Esa pregunta puede causar sorpresa, pero resulta pertinente hacerla, ya que existen serias dudas acerca del marco en el que el Gobierno va a adelantar el proceso con las Farc.

Todo parecía claro en cuanto al esquema, hasta cuando se llegó a Oslo y ‘Márquez’ le puso una bomba, con su intervención, a lo que había dicho la delegación oficial.

Con posterioridad, se han conocido al menos dos comunicados de la organización terrorista cuyo efecto, en lugar de aclarar, ha sido el de colocar más signos de interrogación a lo que sucederá en La Habana.

A nadie se le escapan las inmensas dificultades que tiene alcanzar la paz mediante un empeño de naturaleza política y las incertidumbres que el intento genera. Pero debe haber, al menos, cierta claridad sobre los aspectos centrales del escenario en el que se va a dialogar. Y, hoy, eso no existe.

Veamos: el Gobierno se va a sentar en una mesa de conversaciones para poner fin al conflicto, en tanto que las Farc lo harán en una mesa de diálogo para la paz.

El primero busca que se dejen las armas y los terroristas de antaño se conviertan en políticos que luchen democráticamente por sus ideas. Los herederos de ‘Tirofijo’ pretenden superar todas las causas económicas, sociales y políticas que, según ellos, justifican la guerra, como condición previa a la pacificación.

Por otra parte, los delegados del presidente Santos discutirán acerca de cinco puntos, al tiempo que el equipo encabezado por ‘Márquez’ hablará de una agenda breve, pero profunda, que debe ser interpretada integralmente a la luz de un prólogo vinculante, como lo han dicho con aires de juristas.

De la Calle tiene el encargo de hacer una negociación rápida cuyos avances se medirán en meses, no en años.

Su contraparte, por el contrario, afirma que no se le pueden poner plazos fatales a los diálogos.

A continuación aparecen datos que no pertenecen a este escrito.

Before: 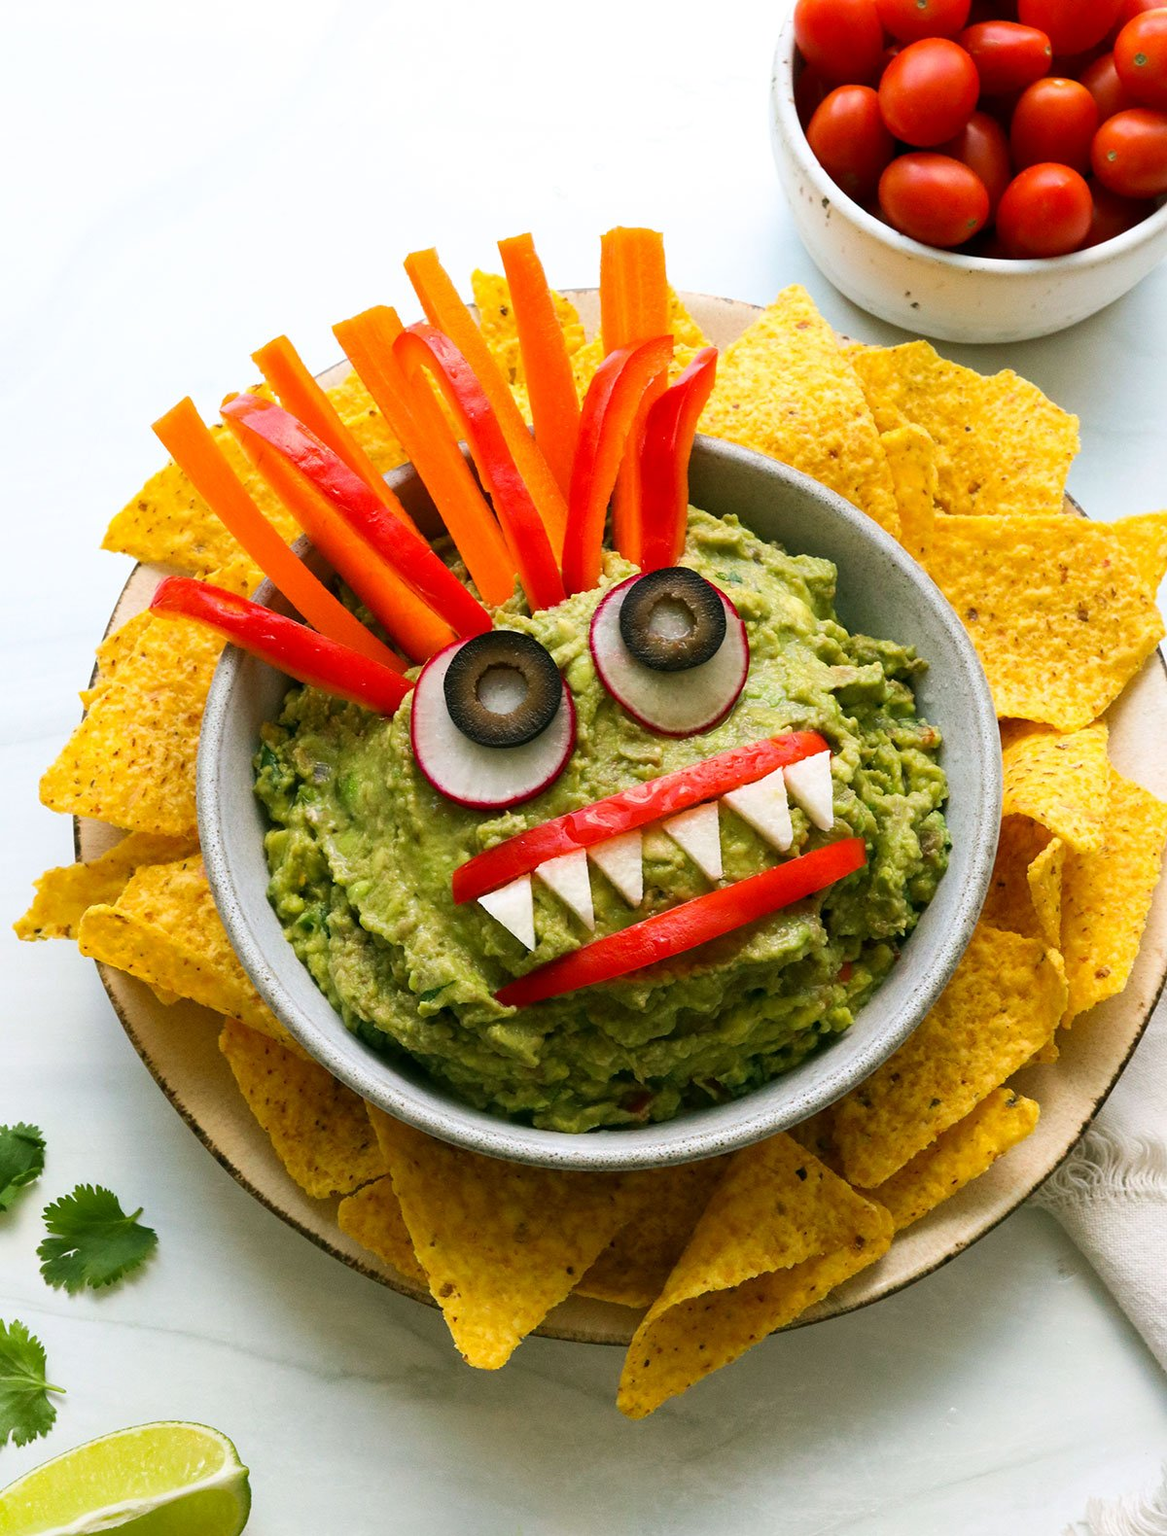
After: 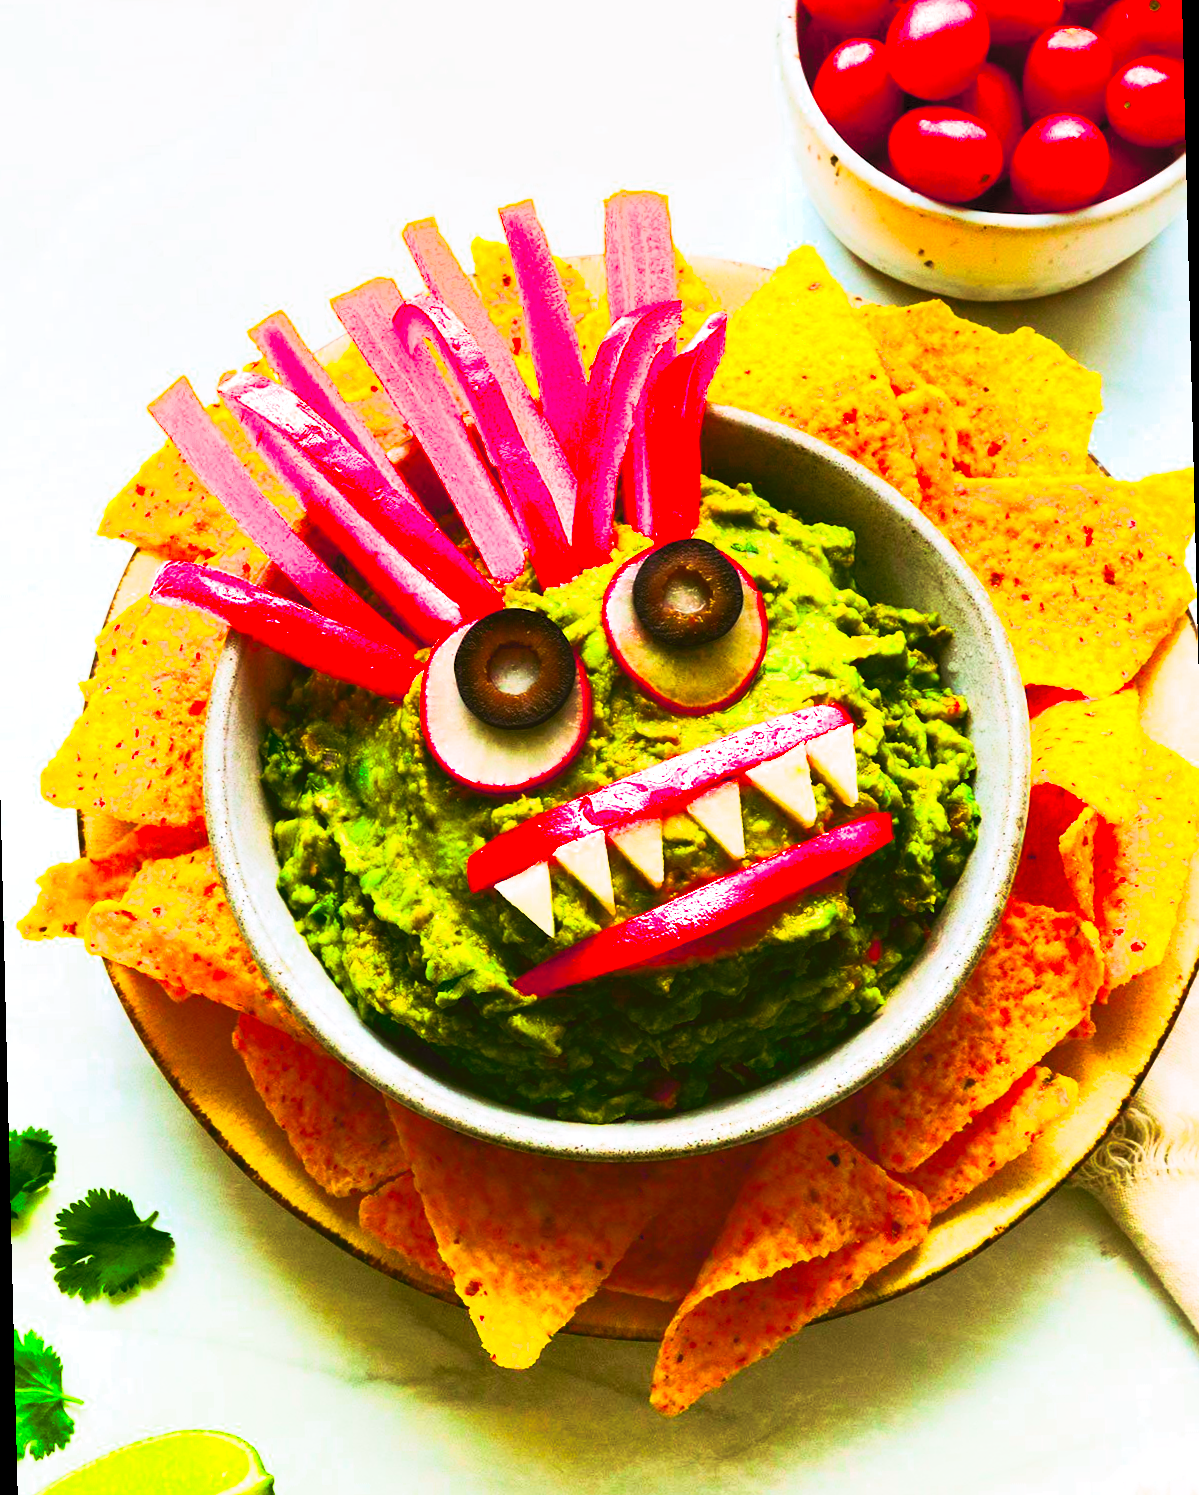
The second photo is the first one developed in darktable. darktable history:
contrast brightness saturation: contrast 1, brightness 1, saturation 1
color balance rgb: shadows lift › chroma 1%, shadows lift › hue 113°, highlights gain › chroma 0.2%, highlights gain › hue 333°, perceptual saturation grading › global saturation 20%, perceptual saturation grading › highlights -50%, perceptual saturation grading › shadows 25%, contrast -10%
graduated density: rotation -0.352°, offset 57.64
split-toning: shadows › saturation 0.41, highlights › saturation 0, compress 33.55%
exposure: exposure -0.492 EV, compensate highlight preservation false
rotate and perspective: rotation -1.42°, crop left 0.016, crop right 0.984, crop top 0.035, crop bottom 0.965
color correction: saturation 2.15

La delegación gubernamental buscará que predomine la confidencialidad, habida cuenta de que la teoría y la práctica enseñan que actuar así es lo conveniente.

Para las Farc, ese comportamiento ya se agotó con la etapa exploratoria y ahora viene el momento de la participación de todos. Según el criterio de la delegación oficial, en La Habana se inicia la segunda etapa del proceso, a la que una vez cumplida vendrá la de implementación integral de los acuerdos.

A los ojos de los negociadores de las Farc, el proceso no se puede someter a esquemas tecnocráticos que lo descuarticen en fases simplistas.

En fin, el Gobierno va en la búsqueda de que se silencien los fusiles y las Farc lo hacen en procura de cambiarlo todo, a su gusto, claro.

Si se van a sentar, pues, en una mesa en la que los objetivos son distintos, a hablar de una agenda que cada uno de los interlocutores ve de manera diferente, en condiciones que no coinciden, ¿a qué se va a Cuba?